А три неразлучных друга, Паша, Рашид и Бурый попивали чай в столовой, с нетерпением ожидая жареной картошки с мясом, которую готовил им, дневальный по столовой.
* * *
Во время сна Дениса….
– А вот этот листочек, – говорил "Зуб", рядовой Зубов, белокурый здоровяк с бесцветными глазами, помахивая рисунком с которого делали татуировку. – Прикреплю в альбом, на память.
– Как знаешь, – откликнулся «Калаш», обычно тараторящий без остановки, откуда и получил кличку, и только сейчас зажав язык губами, накалывая татуировку, был немногословен.
– А ты слышал? Чем на зоне татухи делают? Сейчас расскажу, – отложив в сторону иголку до следующего раза, с ухмылкой продолжил Зубов. – Жгут кирзу и уголь смешивают с мочой. Моча же, антисептик. Вот такой бодягой, мочат тушью и колют. Не хочешь попробовать?
«Калаш» в ответ промычал стишок без слов, не на секунду, не отвлекаясь от творчества.
– А ты говоришь? – посмеивался белокурый. – Заразу занесем, заразу занесем… На зоне вон, чем колют, и не жужжат…
"Зуб" не договорил и встал как вкопанный. Глаза закрылись, а сквозь дрожащие веки мелькали белки.

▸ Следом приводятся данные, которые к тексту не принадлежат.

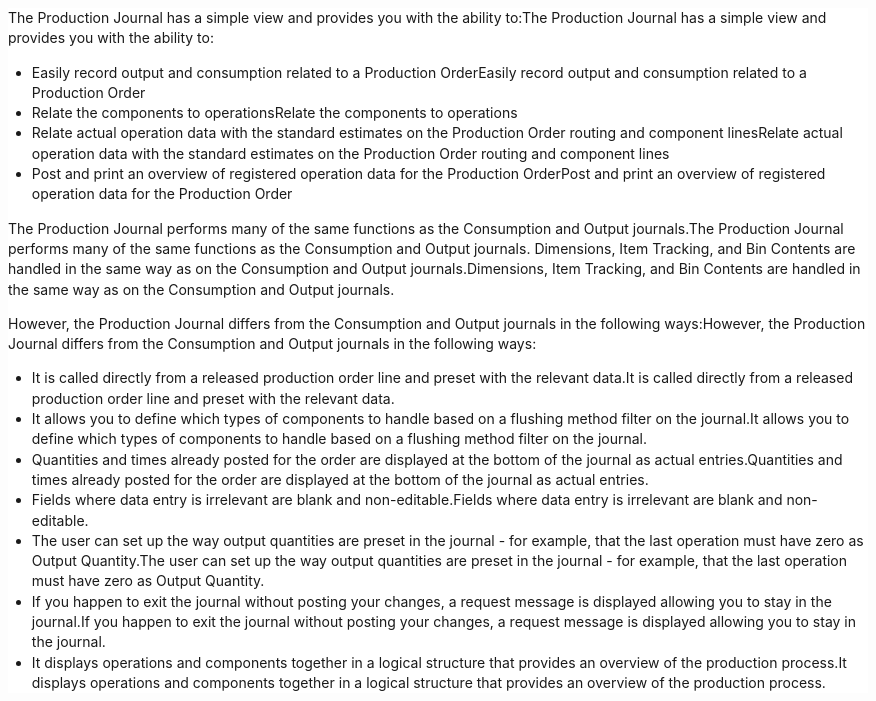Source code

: <span data-ttu-id="5a2b4-280">The Production Journal has a simple view and provides you with the ability to:</span><span class="sxs-lookup"><span data-stu-id="5a2b4-280">The Production Journal has a simple view and provides you with the ability to:</span></span>  

- <span data-ttu-id="5a2b4-281">Easily record output and consumption related to a Production Order</span><span class="sxs-lookup"><span data-stu-id="5a2b4-281">Easily record output and consumption related to a Production Order</span></span>  
- <span data-ttu-id="5a2b4-282">Relate the components to operations</span><span class="sxs-lookup"><span data-stu-id="5a2b4-282">Relate the components to operations</span></span>  
- <span data-ttu-id="5a2b4-283">Relate actual operation data with the standard estimates on the Production Order routing and component lines</span><span class="sxs-lookup"><span data-stu-id="5a2b4-283">Relate actual operation data with the standard estimates on the Production Order routing and component lines</span></span>  
- <span data-ttu-id="5a2b4-284">Post and print an overview of registered operation data for the Production Order</span><span class="sxs-lookup"><span data-stu-id="5a2b4-284">Post and print an overview of registered operation data for the Production Order</span></span>  

<span data-ttu-id="5a2b4-285">The Production Journal performs many of the same functions as the Consumption and Output journals.</span><span class="sxs-lookup"><span data-stu-id="5a2b4-285">The Production Journal performs many of the same functions as the Consumption and Output journals.</span></span> <span data-ttu-id="5a2b4-286">Dimensions, Item Tracking, and Bin Contents are handled in the same way as on the Consumption and Output journals.</span><span class="sxs-lookup"><span data-stu-id="5a2b4-286">Dimensions, Item Tracking, and Bin Contents are handled in the same way as on the Consumption and Output journals.</span></span>  

<span data-ttu-id="5a2b4-287">However, the Production Journal differs from the Consumption and Output journals in the following ways:</span><span class="sxs-lookup"><span data-stu-id="5a2b4-287">However, the Production Journal differs from the Consumption and Output journals in the following ways:</span></span>  

- <span data-ttu-id="5a2b4-288">It is called directly from a released production order line and preset with the relevant data.</span><span class="sxs-lookup"><span data-stu-id="5a2b4-288">It is called directly from a released production order line and preset with the relevant data.</span></span>  
- <span data-ttu-id="5a2b4-289">It allows you to define which types of components to handle based on a flushing method filter on the journal.</span><span class="sxs-lookup"><span data-stu-id="5a2b4-289">It allows you to define which types of components to handle based on a flushing method filter on the journal.</span></span>  
- <span data-ttu-id="5a2b4-290">Quantities and times already posted for the order are displayed at the bottom of the journal as actual entries.</span><span class="sxs-lookup"><span data-stu-id="5a2b4-290">Quantities and times already posted for the order are displayed at the bottom of the journal as actual entries.</span></span>  
- <span data-ttu-id="5a2b4-291">Fields where data entry is irrelevant are blank and non-editable.</span><span class="sxs-lookup"><span data-stu-id="5a2b4-291">Fields where data entry is irrelevant are blank and non-editable.</span></span>  
- <span data-ttu-id="5a2b4-292">The user can set up the way output quantities are preset in the journal - for example, that the last operation must have zero as Output Quantity.</span><span class="sxs-lookup"><span data-stu-id="5a2b4-292">The user can set up the way output quantities are preset in the journal - for example, that the last operation must have zero as Output Quantity.</span></span>  
- <span data-ttu-id="5a2b4-293">If you happen to exit the journal without posting your changes, a request message is displayed allowing you to stay in the journal.</span><span class="sxs-lookup"><span data-stu-id="5a2b4-293">If you happen to exit the journal without posting your changes, a request message is displayed allowing you to stay in the journal.</span></span>  
- <span data-ttu-id="5a2b4-294">It displays operations and components together in a logical structure that provides an overview of the production process.</span><span class="sxs-lookup"><span data-stu-id="5a2b4-294">It displays operations and components together in a logical structure that provides an overview of the production process.</span></span>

Армянин, покосился на друга, а когда тот согнулся и упал на четвереньки, издав нечеловеческий стон, чуть не прикусил язык. Отбросив иголку, он соскочил, стул опрокинулся на пол. Он хотел кинуться к другу, но невиданная сила, откинула на стену, и на щеке, медленно начал проявляться синяк. Впав в беспамятство, он рухнул рядом. Два тела катались в конвульсиях по полу, ударяясь о мебель. На шум вбежал "Патрон" и, ошарашенный, от происходящего крикнул: – Вы что? С дуба рухнули, – последнее слово он проговорил захлебываясь, уже с закрытыми глазами. Что-то толкнуло в грудь и он, открыв дверь спиной, вывалился в коридор. Дневальные побросали швабры и, не зная, что предпринять смотрели на бившегося в агонии сержанта.
Из помещения столовой, выскочил таджик из молодых, который готовил дедушкам поздний ужин, крича на родном языке и споткнувшись об "Патрона" вкатился в казарму, опрокинув пару табуреток с обмундированием, разбудив половину роты. Только крепкий сон, измученных молодых, ничто не могло потревожить. Несколько солдат помогли подняться таджику и, встряхнув за шиворот, вытрясли пару внятных слов:
– Тама, – тяжело дышал повор, махая рукой в сторону столовой. Тама.... Девона гурезад.... Ба кумаки, ба кумаки… Бистрей, туда. Тама хон. Вооще....
В это же самое время, в каптёрке, сержант "Сохатый" получивший прозвище из-за жилистой нескладной фигуры и удлинённого черепа, был в буйном помешательстве. Не видя ни чего перед собой, он терзал форму, рычал как зверь и мотался по тесному помещению, руша и роняя все вокруг. А под столом спрятался художник. Он крепко сжимал альбом, оберегая свою работу, то и дело, вздрагивая от очередного грохота.